◆ What you are asked to do ◆
Could you print every entry in the data listing below, word for word, with no changes?

++++ Dataset extract ++++

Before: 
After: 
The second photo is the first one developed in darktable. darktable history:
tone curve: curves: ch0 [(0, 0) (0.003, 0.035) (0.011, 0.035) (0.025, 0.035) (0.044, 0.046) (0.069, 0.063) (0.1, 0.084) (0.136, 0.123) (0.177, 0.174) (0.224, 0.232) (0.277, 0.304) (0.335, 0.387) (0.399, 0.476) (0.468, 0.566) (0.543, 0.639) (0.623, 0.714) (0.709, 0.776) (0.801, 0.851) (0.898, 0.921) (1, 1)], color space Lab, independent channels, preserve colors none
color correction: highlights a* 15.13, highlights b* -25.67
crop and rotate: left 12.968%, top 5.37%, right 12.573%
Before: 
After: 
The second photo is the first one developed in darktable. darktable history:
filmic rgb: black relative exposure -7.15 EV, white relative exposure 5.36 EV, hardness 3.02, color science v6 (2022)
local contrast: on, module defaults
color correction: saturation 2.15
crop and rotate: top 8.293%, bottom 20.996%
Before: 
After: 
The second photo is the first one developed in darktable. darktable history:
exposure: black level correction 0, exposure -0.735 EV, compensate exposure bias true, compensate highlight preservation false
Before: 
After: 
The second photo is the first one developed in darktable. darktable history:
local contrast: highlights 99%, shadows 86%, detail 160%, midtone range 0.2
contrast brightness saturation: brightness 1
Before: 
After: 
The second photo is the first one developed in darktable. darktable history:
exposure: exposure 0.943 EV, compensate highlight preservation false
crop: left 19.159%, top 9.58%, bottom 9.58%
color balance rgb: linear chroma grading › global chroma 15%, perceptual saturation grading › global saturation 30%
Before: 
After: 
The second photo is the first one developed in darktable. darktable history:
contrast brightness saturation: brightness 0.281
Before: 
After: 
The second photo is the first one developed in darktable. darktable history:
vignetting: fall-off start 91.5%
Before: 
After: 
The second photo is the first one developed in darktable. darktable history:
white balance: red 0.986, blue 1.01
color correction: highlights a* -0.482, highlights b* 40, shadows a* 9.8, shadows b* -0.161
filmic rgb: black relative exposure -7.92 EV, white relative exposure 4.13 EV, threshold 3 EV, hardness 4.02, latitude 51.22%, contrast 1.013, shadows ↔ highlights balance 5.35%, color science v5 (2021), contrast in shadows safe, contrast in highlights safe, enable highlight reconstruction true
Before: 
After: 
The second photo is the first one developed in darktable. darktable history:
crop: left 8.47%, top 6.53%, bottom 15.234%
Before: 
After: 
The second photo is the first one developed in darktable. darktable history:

++++

◆ Solution below ◆
Before: 
After: 
The second photo is the first one developed in darktable. darktable history:
tone curve: curves: ch0 [(0, 0) (0.003, 0.035) (0.011, 0.035) (0.025, 0.035) (0.044, 0.046) (0.069, 0.063) (0.1, 0.084) (0.136, 0.123) (0.177, 0.174) (0.224, 0.232) (0.277, 0.304) (0.335, 0.387) (0.399, 0.476) (0.468, 0.566) (0.543, 0.639) (0.623, 0.714) (0.709, 0.776) (0.801, 0.851) (0.898, 0.921) (1, 1)], color space Lab, independent channels, preserve colors none
color correction: highlights a* 15.13, highlights b* -25.67
crop and rotate: left 12.968%, top 5.37%, right 12.573%
Before: 
After: 
The second photo is the first one developed in darktable. darktable history:
filmic rgb: black relative exposure -7.15 EV, white relative exposure 5.36 EV, hardness 3.02, color science v6 (2022)
local contrast: on, module defaults
color correction: saturation 2.15
crop and rotate: top 8.293%, bottom 20.996%
Before: 
After: 
The second photo is the first one developed in darktable. darktable history:
exposure: black level correction 0, exposure -0.735 EV, compensate exposure bias true, compensate highlight preservation false
Before: 
After: 
The second photo is the first one developed in darktable. darktable history:
local contrast: highlights 99%, shadows 86%, detail 160%, midtone range 0.2
contrast brightness saturation: brightness 1
Before: 
After: 
The second photo is the first one developed in darktable. darktable history:
exposure: exposure 0.943 EV, compensate highlight preservation false
crop: left 19.159%, top 9.58%, bottom 9.58%
color balance rgb: linear chroma grading › global chroma 15%, perceptual saturation grading › global saturation 30%
Before: 
After: 
The second photo is the first one developed in darktable. darktable history:
contrast brightness saturation: brightness 0.281
Before: 
After: 
The second photo is the first one developed in darktable. darktable history:
vignetting: fall-off start 91.5%
Before: 
After: 
The second photo is the first one developed in darktable. darktable history:
white balance: red 0.986, blue 1.01
color correction: highlights a* -0.482, highlights b* 40, shadows a* 9.8, shadows b* -0.161
filmic rgb: black relative exposure -7.92 EV, white relative exposure 4.13 EV, threshold 3 EV, hardness 4.02, latitude 51.22%, contrast 1.013, shadows ↔ highlights balance 5.35%, color science v5 (2021), contrast in shadows safe, contrast in highlights safe, enable highlight reconstruction true
Before: 
After: 
The second photo is the first one developed in darktable. darktable history:
crop: left 8.47%, top 6.53%, bottom 15.234%
Before: 
After: 
The second photo is the first one developed in darktable. darktable history:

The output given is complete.